Du 30 juin 1764 au 19 juin 1767, une mystérieuse « bête » terrorise la région du Gévaudan, correspondant à la Lozère actuelle. En trois ans, elle a fait 157 victimes (tuées, blessées ou attaquées). Les victimes étaient principalement des femmes, de jeunes filles et des enfants des deux sexes. Elles présentaient des blessures « inhabituelles » : décapitation, scalpage, morsures au crâne ou à la face.
Quelle était cette créature mystérieuse ?
On a d'abord cru qu'il s'agissait d'un loup enragé, mais les victimes survivantes n'ont jamais développé la maladie. De nombreux auteurs ont donc traité cette histoire comme une fascinante énigme zoologique. À l'époque, la bête était considérée comme :
- un animal réel (loup) ;
- une créature fantastique (hybride d'ours ou de singe) ;
- un animal exotique (babouin ou hyène) ;
- un instrument divin (créature du diable ou punition de Dieu) ;
- ou encore un homme-loup (loup-garou).
Les hypothèses fantastiques furent écartées au profit de deux pistes : un animal sauvage ou la perversité d'un tueur. Certains allèrent même jusqu'à évoquer une intervention extraterrestre. Ce « super loup » semblait insensible aux tirs des paysans, ce qui lui valut d'être jugé « indestructible » et donc surnaturel.
Les grandes chasses organisées contre la Bête
Bien qu'une multitude de chasses au « monstre » aient été lancées et de nombreux loups abattus, la bête sévissait toujours ! La mobilisation du 7 février 1765 fut la plus importante : 73 paroisses du Gévaudan, 30 d'Auvergne et du Rouergue furent mobilisées, mais ce fut un échec.

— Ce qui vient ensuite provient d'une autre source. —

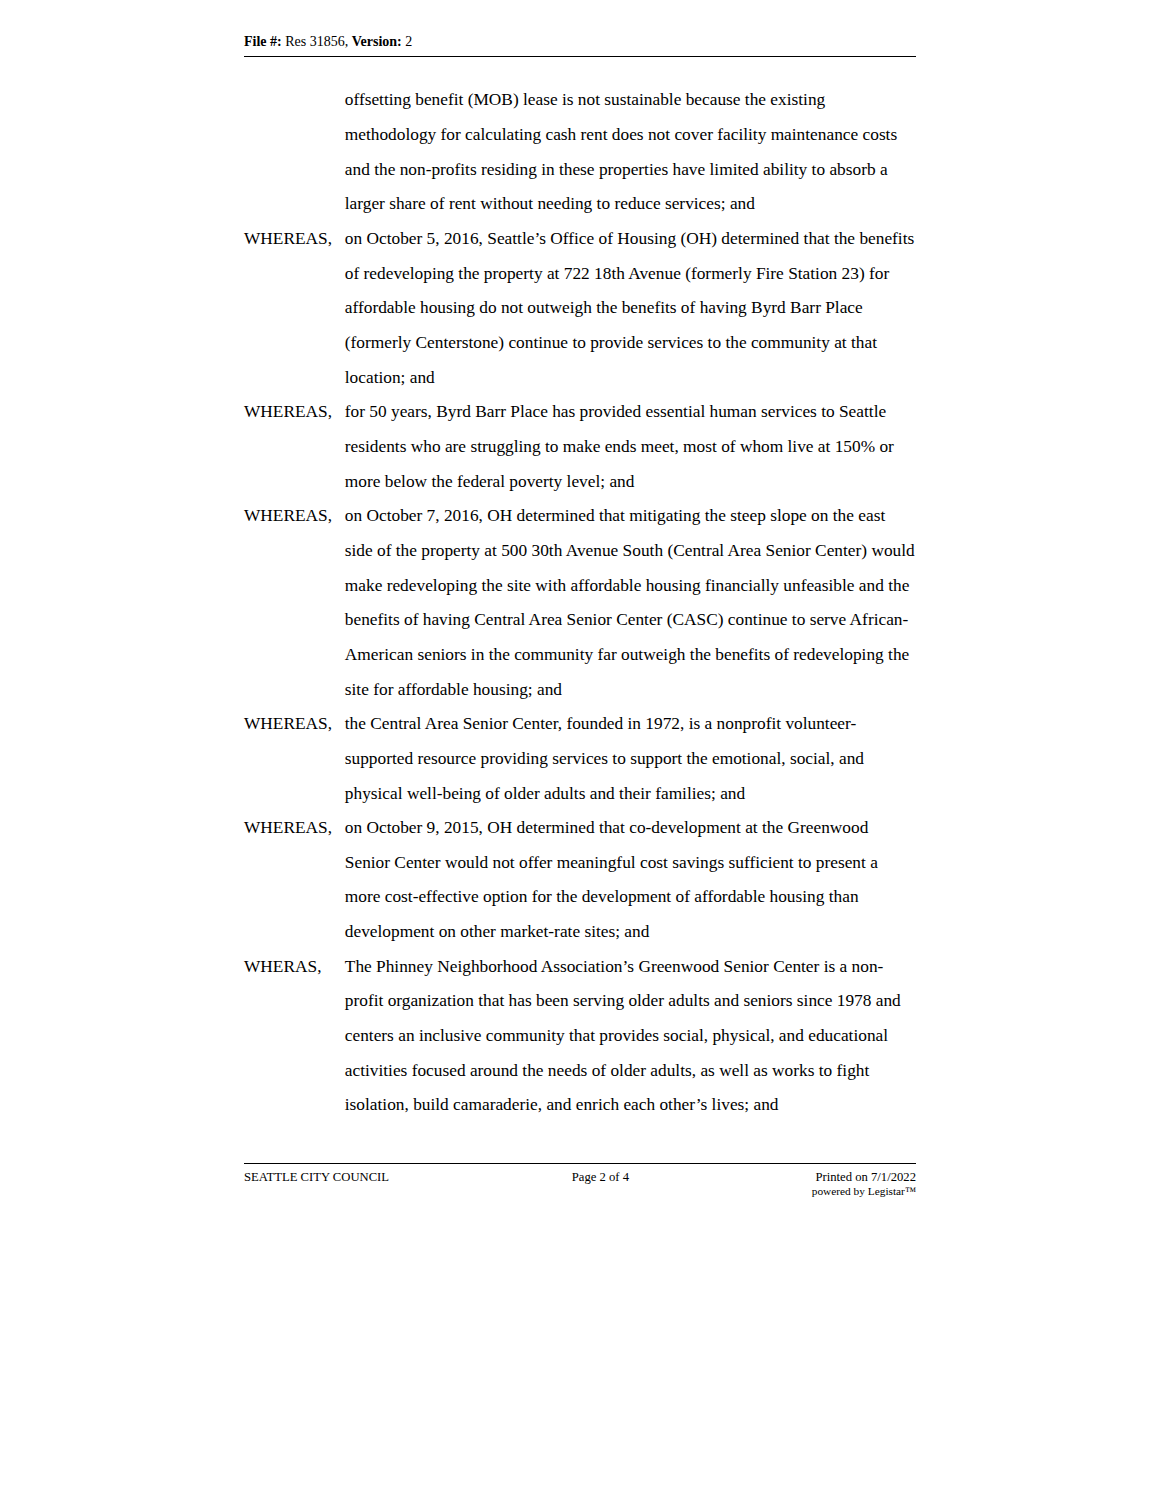File #: Res 31856, Version: 2
offsetting benefit (MOB) lease is not sustainable because the existing methodology for calculating cash rent does not cover facility maintenance costs and the non-profits residing in these properties have limited ability to absorb a larger share of rent without needing to reduce services; and
WHEREAS, on October 5, 2016, Seattle’s Office of Housing (OH) determined that the benefits of redeveloping the property at 722 18th Avenue (formerly Fire Station 23) for affordable housing do not outweigh the benefits of having Byrd Barr Place (formerly Centerstone) continue to provide services to the community at that location; and
WHEREAS, for 50 years, Byrd Barr Place has provided essential human services to Seattle residents who are struggling to make ends meet, most of whom live at 150% or more below the federal poverty level; and
WHEREAS, on October 7, 2016, OH determined that mitigating the steep slope on the east side of the property at 500 30th Avenue South (Central Area Senior Center) would make redeveloping the site with affordable housing financially unfeasible and the benefits of having Central Area Senior Center (CASC) continue to serve African-American seniors in the community far outweigh the benefits of redeveloping the site for affordable housing; and
WHEREAS, the Central Area Senior Center, founded in 1972, is a nonprofit volunteer-supported resource providing services to support the emotional, social, and physical well-being of older adults and their families; and
WHEREAS, on October 9, 2015, OH determined that co-development at the Greenwood Senior Center would not offer meaningful cost savings sufficient to present a more cost-effective option for the development of affordable housing than development on other market-rate sites; and
WHERAS, The Phinney Neighborhood Association’s Greenwood Senior Center is a non-profit organization that has been serving older adults and seniors since 1978 and centers an inclusive community that provides social, physical, and educational activities focused around the needs of older adults, as well as works to fight isolation, build camaraderie, and enrich each other’s lives; and
SEATTLE CITY COUNCIL
Page 2 of 4
Printed on 7/1/2022 powered by Legistar™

Duhamel, chargé des opérations, fut remplacé par des louvetiers : les Denneval, puis par Antoine de Beauterne, porte-arquebuse du roi. Beauterne abattit un grand loup le 21 septembre, qui fut disséqué et présenté à la cour. Le 4 octobre, un autre loup fut chassé, le 14 une louve, et les 15 et 17, deux louveteaux furent mis à mort.

La fin des attaques de la Bête du Gévaudan
Tout redevint calme et la population fut rassurée. Mais en décembre 1765, deux femmes furent attaquées, un enfant blessé et une fillette tuée. La cour refusa d'écouter ces histoires, prétendant que la bête était bien morte et qu'il ne s'agissait que de pures coïncidences. La population dut alors se défendre avec ses modestes moyens. La liste des victimes ne cessait de s'allonger : 6 morts en 1766 et 18 durant les six premiers mois de 1767.
Le 19 juin 1767, Jean Chastel, un homme du pays, abattit un loup dont la silhouette et les proportions étaient très différentes des autres. Une louve fut aussi abattue le 2 juin, et l'affaire fut officiellement jugée terminée.
L'adaptation cinématographique : Le Pacte des loups
L'histoire de la Bête du Gévaudan a été adaptée au cinéma dans Le Pacte des loups, film de 142 minutes sorti en 2001 en France, réalisé par Christophe Gans. Le casting réunit Samuel Le Bihan, Mark Dacascos, Émilie Dequenne, Monica Bellucci et Vincent Cassel.